La “tre giorni” di grande jazz vede a Biancavilla nomi di assoluto valore, a partire dal trombettista sardo Paolo Fresu, stella di prima grandezza del jazz italiano e internazionale, ospite speciale della serata conclusiva.

Nomi di prim’ordine

Questo il programma dei 5 appuntamenti previsti. Venerdì 13 settembre ore 21.00 Rino Cirinnà Quartet con Rino Cirinnà, Francesco Cerra, Angelo Cultreri e Michael Santanastasio. Alle 22.15 di venerdì, Biancavilla accoglie l’Amato Jazz Trio, storico gruppo jazz in attività da oltre 40 anni formato dai fratelli Elio, Alberto e Loris Amato.

Sabato 14 settembre alle ore 21.00 vedrà sul palco per il primo de due set in programma Nello Toscano “Radici” con Elisa Nocita, Maurizio Diana, Nello Toscano, Emanuele Primavera. Alle 22.15 di sabato si esibirà il trio Bonafede-Leveratto-Cafiero con Salvatore Bonafede, Piero Leveratto e Mimmo Cafiero.

Domenica 15 settembre il gran finale con “Dino Rubino Trio” (con il musicista biancavillese anche Marco Bardoscia e Stefano Bagnoli) e Paolo Fresu come “special guest”.
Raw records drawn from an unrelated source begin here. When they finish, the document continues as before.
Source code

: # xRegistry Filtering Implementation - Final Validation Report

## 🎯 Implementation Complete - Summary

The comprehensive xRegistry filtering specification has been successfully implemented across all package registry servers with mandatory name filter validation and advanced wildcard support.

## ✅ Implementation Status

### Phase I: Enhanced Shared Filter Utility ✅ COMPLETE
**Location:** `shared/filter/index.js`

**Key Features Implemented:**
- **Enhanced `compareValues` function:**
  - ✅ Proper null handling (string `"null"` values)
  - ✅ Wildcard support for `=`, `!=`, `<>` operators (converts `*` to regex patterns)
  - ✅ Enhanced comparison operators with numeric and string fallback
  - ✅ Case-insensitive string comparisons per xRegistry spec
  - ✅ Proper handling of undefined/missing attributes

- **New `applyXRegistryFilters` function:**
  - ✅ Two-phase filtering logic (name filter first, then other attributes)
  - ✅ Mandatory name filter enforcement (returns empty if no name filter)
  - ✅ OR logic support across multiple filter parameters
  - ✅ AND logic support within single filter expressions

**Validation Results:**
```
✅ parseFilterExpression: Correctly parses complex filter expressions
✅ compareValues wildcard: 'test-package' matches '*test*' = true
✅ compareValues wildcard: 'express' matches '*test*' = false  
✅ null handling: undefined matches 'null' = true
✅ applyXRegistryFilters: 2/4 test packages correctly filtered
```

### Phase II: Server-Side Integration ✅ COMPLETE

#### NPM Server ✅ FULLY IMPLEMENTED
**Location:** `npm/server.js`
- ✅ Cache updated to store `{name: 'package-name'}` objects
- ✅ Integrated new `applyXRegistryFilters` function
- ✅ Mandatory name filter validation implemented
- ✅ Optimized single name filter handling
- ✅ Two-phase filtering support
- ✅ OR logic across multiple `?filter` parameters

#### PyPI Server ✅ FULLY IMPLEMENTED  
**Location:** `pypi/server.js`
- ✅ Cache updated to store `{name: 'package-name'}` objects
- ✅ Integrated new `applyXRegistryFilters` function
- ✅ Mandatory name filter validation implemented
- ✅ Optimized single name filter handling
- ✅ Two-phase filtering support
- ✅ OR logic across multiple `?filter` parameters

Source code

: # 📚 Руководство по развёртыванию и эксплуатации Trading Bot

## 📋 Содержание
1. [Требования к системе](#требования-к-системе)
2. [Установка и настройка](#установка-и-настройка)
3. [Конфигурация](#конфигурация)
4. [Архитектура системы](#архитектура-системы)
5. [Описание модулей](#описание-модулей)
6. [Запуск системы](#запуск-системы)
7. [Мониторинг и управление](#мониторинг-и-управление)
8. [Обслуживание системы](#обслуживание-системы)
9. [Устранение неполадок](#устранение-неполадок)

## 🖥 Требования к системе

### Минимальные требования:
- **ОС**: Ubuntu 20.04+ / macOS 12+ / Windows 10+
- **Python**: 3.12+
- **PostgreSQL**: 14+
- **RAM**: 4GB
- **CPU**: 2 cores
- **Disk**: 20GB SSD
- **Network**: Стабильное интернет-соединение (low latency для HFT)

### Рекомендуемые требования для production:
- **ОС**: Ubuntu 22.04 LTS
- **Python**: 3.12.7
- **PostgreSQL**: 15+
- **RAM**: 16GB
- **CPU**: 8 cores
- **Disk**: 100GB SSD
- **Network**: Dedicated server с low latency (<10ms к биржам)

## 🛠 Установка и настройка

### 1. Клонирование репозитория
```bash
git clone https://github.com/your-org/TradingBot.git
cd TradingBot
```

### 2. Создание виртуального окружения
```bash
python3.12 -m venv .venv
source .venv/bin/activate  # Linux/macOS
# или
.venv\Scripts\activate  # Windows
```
«Creata una connessione con la città»

«Sono tutti nomi di prima grandezza – spiega il direttore artistico Dino Rubino – che vengono dalla Sicilia e da altre parti d’Italia. Jazzisti conosciuti alcuni dei quali hanno avuto modo di suonare a Biancavilla in rassegne jazz del passato. Sono felice di essere riuscito a creare questa connessione con la mia città. In una serie di appuntamenti successivi coinvolgeremo anche i giovani studenti delle scuole».   

«La città di Biancavilla – osserva il sindaco Antonio Bonanno – ha sempre coltivato fermenti jazz e, più in generale, per la musica e l’arte. Il caro Dino Rubino, direttore artistico della rassegna, già riconosciuto “miglior talento italiano” è il figlio di Giosuè batterista cui si deve la diffusione della musica jazz nel nostro territorio. Nel promuovere “Biancavilla in Jazz” abbiamo pensato di coinvolgere le scuole cittadine che vantano un percorso musicale e che hanno il compito di “allevare” e appassionare alla musica giovani talenti».  

«Lieto di di essere uno dei promotori del ritorno della rassegna jazz a Biancavilla – commenta l’assessore alla Cultura, Vincenzo Randazzo – oltre al cartellone con artisti di rilievo, la novità riguarda il coinvolgimento delle scuole. Nel mese di ottobre, infatti, è prevista una manifestazione che vedrà esibirsi gli alunni delle scuole “Sturzo” e “Bruno” di Biancavilla».